Rillettes are a spread made of salted meat slowly cooked in fat, first mentioned in 15th century cookbooks and more famously in Rabelais’ Pantagruel in the 16th century. Although they were originally made from pork, duck and goose have also become fairly common, and many other meats can be used.
I chose wild pheasant today to satisfy my never-ending wintry game cravings. You can substitute it with partridge, grouse, or any other game bird you can get your hands on. If you prefer to (or have to) use farmed pheasant, guinea hen or chicken, I have another recipe for you! You can also find a great recipe for duck or goose rillettes here.
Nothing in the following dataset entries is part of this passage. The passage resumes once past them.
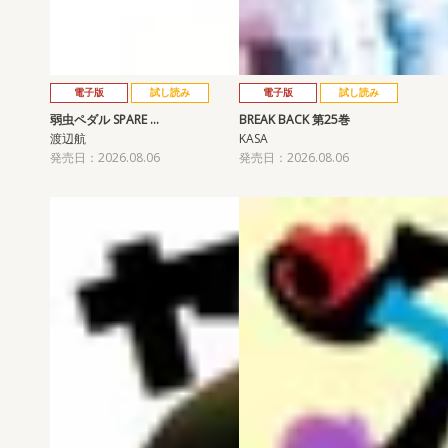
電子版
試し読み
電子版
試し読み
弱虫ペダル SPARE …
BREAK BACK 第25巻
渡辺航
KASA
発売日：2026.08.06
発売日：2026.08.06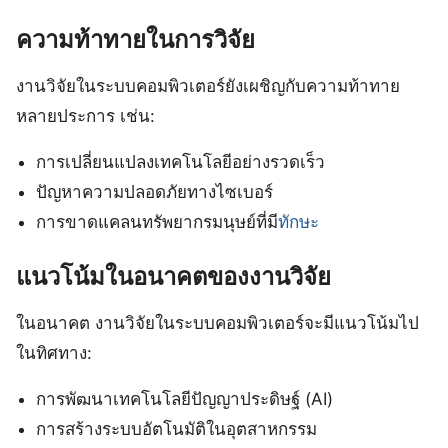
ความท้าทายในการวิจัย
งานวิจัยในระบบคอมพิวเตอร์ยังเผชิญกับความท้าทาย
หลายประการ เช่น:
การเปลี่ยนแปลงเทคโนโลยีอย่างรวดเร็ว
ปัญหาความปลอดภัยทางไซเบอร์
การขาดแคลนทรัพยากรมนุษย์ที่มี
ทักษะ
แนวโน้มในอนาคตของงานวิจัย
ในอนาคต งานวิจัยในระบบคอมพิวเตอร์จะมีแนวโน้มไป
ในทิศทาง:
การพัฒนาเทคโนโลยีปัญญาประดิษฐ์ (AI)
การสร้างระบบอัตโนมัติในอุตสาหกรรม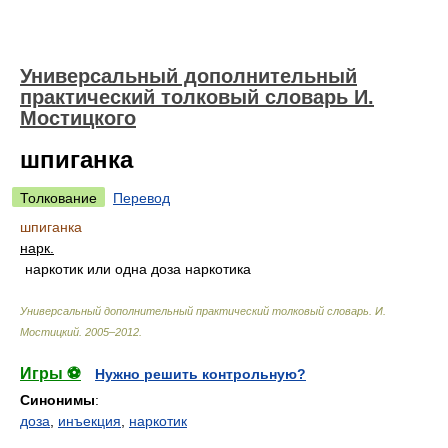
Универсальный дополнительный
практический толковый словарь И.
Мостицкого
шпиганка
Толкование
Перевод
шпиганка
нарк.
наркотик или одна доза наркотика
Универсальный дополнительный практический толковый словарь
.
И.
Мостицкий
.
2005–2012
.
Игры ⚽
Нужно решить контрольную?
Синонимы
:
доза
,
инъекция
,
наркотик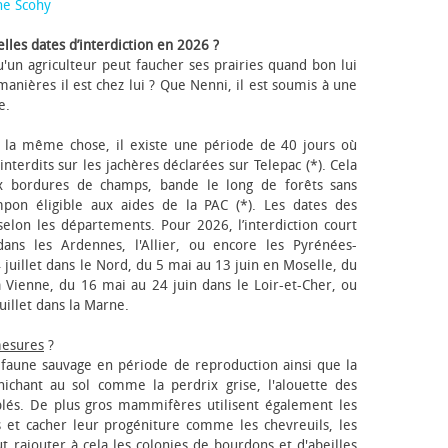
ne Scohy
lles dates d’interdiction en 2026 ?
'un agriculteur peut faucher ses prairies quand bon lui
anières il est chez lui ? Que Nenni, il est soumis à une
e.
 la même chose, il existe une période de 40 jours où
nterdits sur les jachères déclarées sur Telepac (*). Cela
x bordures de champs, bande le long de forêts sans
pon éligible aux aides de la PAC (*). Les dates des
elon les départements. Pour 2026, l’interdiction court
ns les Ardennes, l'Allier, ou encore les Pyrénées-
 juillet dans le Nord, du 5 mai au 13 juin en Moselle, du
 Vienne, du 16 mai au 24 juin dans le Loir-et-Cher, ou
uillet dans la Marne.
mesures
?
a faune sauvage en période de reproduction ainsi que la
 nichant au sol comme la perdrix grise, l'alouette des
blés. De plus gros mammifères utilisent également les
 et cacher leur progéniture comme les chevreuils, les
faut rajouter à cela les colonies de bourdons et d'abeilles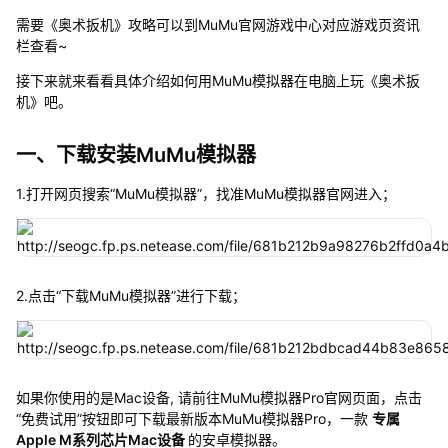
需要《奥术扳机》攻略可以到MuMu官网游戏中心对应游戏页资讯
栏查看~
接下来就来看看具体介绍如何用MuMu模拟器在电脑上玩《奥术扳
机》吧。
一、下载安装MuMu模拟器
1.打开网页搜索“MuMu模拟器”，找准MuMu模拟器官网进入；
2.点击“下载MuMu模拟器”进行下载；
如果你使用的是Mac设备, 请前往MuMu模拟器Pro官网页面，点击
“免费试用”按钮即可下载最新版本MuMu模拟器Pro，一款
专属
Apple M系列芯片Mac设备
的安卓模拟器。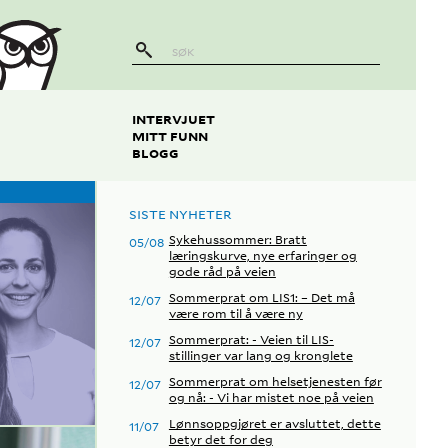
INTERVJUET
MITT FUNN
BLOGG
SISTE NYHETER
Sykehussommer: Bratt
05/08
læringskurve, nye erfaringer og
gode råd på veien
Sommerprat om LIS1: – Det må
12/07
være rom til å være ny
Sommerprat: - Veien til LIS-
12/07
stillinger var lang og kronglete
Sommerprat om helsetjenesten før
12/07
og nå: - Vi har mistet noe på veien
Lønnsoppgjøret er avsluttet, dette
11/07
betyr det for deg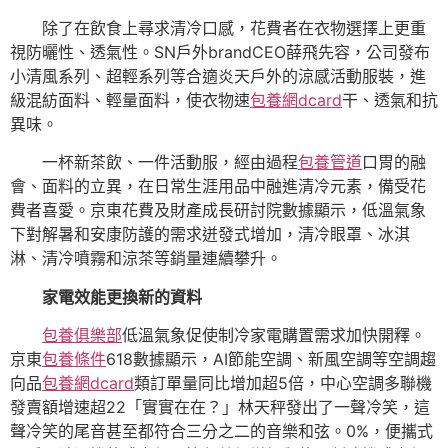
除了在飲食上尋求清冷口感，花費者在衣物選擇上更重
視防曬性、透氣性。SN戶外brandCEO薛飛先容，公司發布
小清風系列、超輕系列等合適炎天戶外的涼感活動服裝，進
級混紡面料、輕量面料，使衣物速
包養網dcard
干、透氣和抗
異味。
一杯新茶飲、一件活動服，經由過程
包養管道
口胃的融
會、面料的立異，在日常生涯用品中融進清冷元素，備受花
費者喜愛。京東花費及財產成長研討院數據顯示，低溫氣象
下對解暑和安康防護的需求迸發式增加，清冷眼罩、冰淇
淋、清冷噴霧和涼茶等銷量連續攀升。
家電效能更換新的資料
包養俱樂部
低溫氣象促使制冷家電購置需求加快開釋。
京東
包養條件
618數據顯示，AI節能空調、新風空調等空調趨
向品
包養網dcard
類訂單量同比增加超5倍，中心空調多聯機
發賣額增速超22「實實在在？」林天秤發出了一聲冷笑，這
聲冷笑的尾音甚至都符合三分之二的音樂和弦。0%，便攜式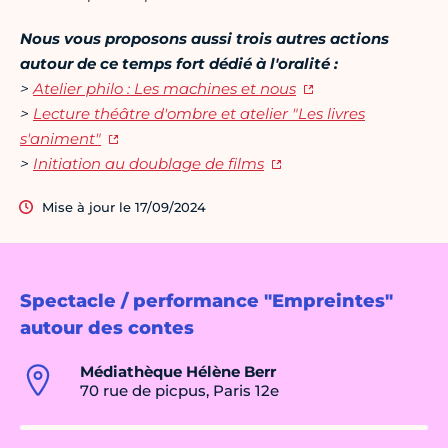
Nous vous proposons aussi trois autres actions
autour de ce temps fort dédié à l'oralité :
>
Atelier philo : Les machines et nous
>
Lecture théâtre d'ombre et atelier "Les livres
s'animent"
>
Initiation au doublage de films
Mise à jour le 17/09/2024
Spectacle / performance "Empreintes"
autour des contes
Médiathèque Hélène Berr
70 rue de picpus, Paris 12e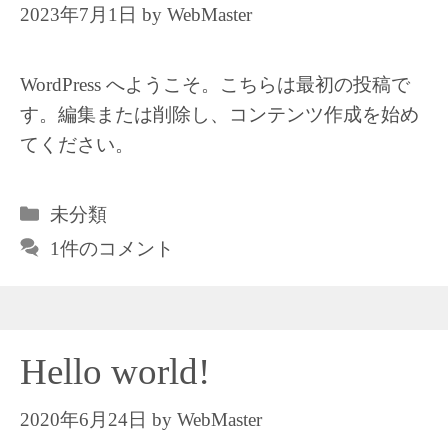
2023年7月1日
by
WebMaster
WordPress へようこそ。こちらは最初の投稿で
す。編集または削除し、コンテンツ作成を始め
てください。
カ
未分類
テ
1件のコメント
ゴ
リ
ー
Hello world!
2020年6月24日
by
WebMaster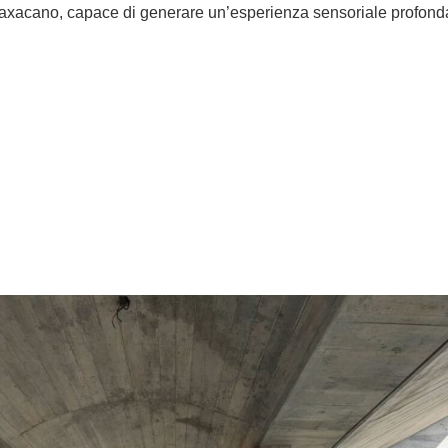
oaxacano, capace di generare un’esperienza sensoriale profonda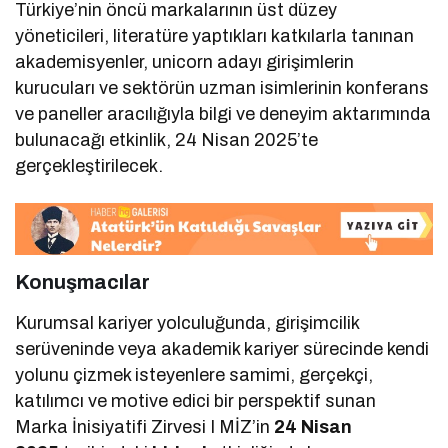
Türkiye’nin öncü markalarının üst düzey
yöneticileri, literatüre yaptıkları katkılarla tanınan
akademisyenler, unicorn adayı girişimlerin
kurucuları ve sektörün uzman isimlerinin konferans
ve paneller aracılığıyla bilgi ve deneyim aktarımında
bulunacağı etkinlik, 24 Nisan 2025’te
gerçekleştirilecek.
Konuşmacılar
Kurumsal kariyer yolculuğunda, girişimcilik
serüveninde veya akademik kariyer sürecinde kendi
yolunu çizmek isteyenlere samimi, gerçekçi,
katılımcı ve motive edici bir perspektif sunan
Marka İnisiyatifi Zirvesi I MİZ’in
24 Nisan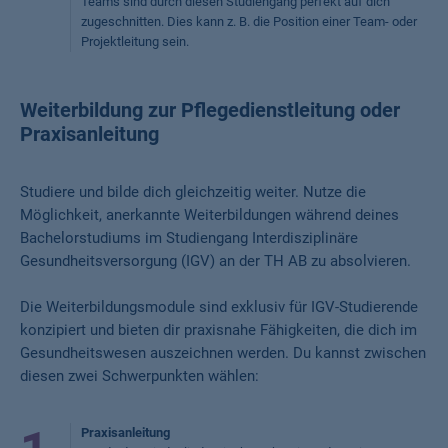
Teams sind durch diesen Studiengang perfekt auf dich
zugeschnitten. Dies kann z. B. die Position einer Team- oder
Projektleitung sein.
Weiterbildung zur Pflegedienstleitung oder
Praxisanleitung
Studiere und bilde dich gleichzeitig weiter. Nutze die
Möglichkeit, anerkannte Weiterbildungen während deines
Bachelorstudiums im Studiengang Interdisziplinäre
Gesundheitsversorgung (IGV) an der TH AB zu absolvieren.
Die Weiterbildungsmodule sind exklusiv für IGV-Studierende
konzipiert und bieten dir praxisnahe Fähigkeiten, die dich im
Gesundheitswesen auszeichnen werden. Du kannst zwischen
diesen zwei Schwerpunkten wählen:
Praxisanleitung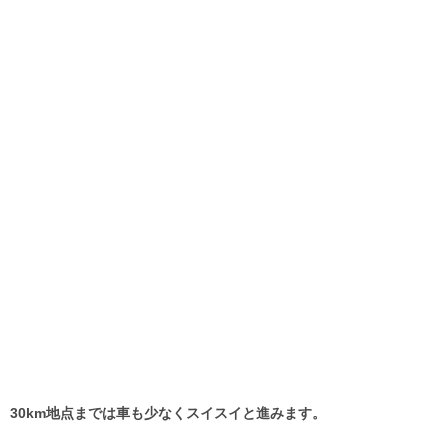
30km地点までは車も少なくスイスイと進みます。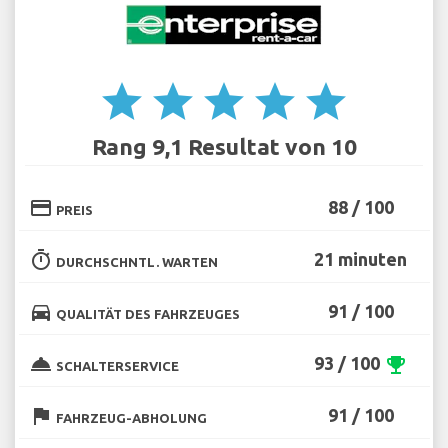
star
star
star
star
star
Rang 9,1 Resultat von 10
credit_card
88 / 100
PREIS
timer
21 minuten
DURCHSCHNTL. WARTEN
directions_car
91 / 100
QUALITÄT DES FAHRZEUGES
room_service
93 / 100
emoji_events
SCHALTERSERVICE
flag
91 / 100
FAHRZEUG-ABHOLUNG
The rillettes can easily be kept for a couple of weeks.
Wild pheasant rillettes
Yields 1 ramequin
1 wild pheasant, about 1 1/4 lb
black pepper, ground
4 thyme sprigs
8 oz duck fat
- Cut the wings, legs and breast off the pheasant carcass. Weigh these pieces [I got about 12 1/2 oz], and then measure 1.6% of that weight in kosher salt. Sprinkle the salt together with some black pepper on both sides of the meat, then transfer to a sous-vide pouch with the thyme and the duck fat. Cook in a 166 F water bath for 8 hours. If you like a gamier flavor, you can add the chopped carcass, heart and liver.
- Let the pouch cool for 30 minutes. Strain the fat and juices into a plastic container and place in the freezer for about 30 minutes, until just set. Discard the carcass if you used it. Bone the wings and legs, and reserve in the pouch with the breast meat.
- Remove the skin from the meat and reserve both. You should have about 6 oz of boneless, skinless meat at this point. Measure 58% of this weight in duck fat, and 30% in jelly [the solidified juice] — for 6 oz of meat that’s 3 1/2 oz duck fat and 1 3/4 oz jelly.
- In a blender, process the duck fat, jelly and skin (as well as the heart and liver if you used them) until smooth.
- Transfer to the bowl of an electric mixer fit with the paddle attachment. Shred the meat between your fingers and add to the bowl. Whip on high speed to the desired texture. I like my rillettes on the smooth side, with very few chunks; some people prefer large chunks and will whip the mixture just long enough to distribute the meat. Transfer to a 12 oz ramequin, pack well, then cover with a thin layer of duck fat. Refrigerate until solid, then wrap in plastic film.
- Take out of the refrigerator about 30 minutes before serving. Accompany with bread and pickles.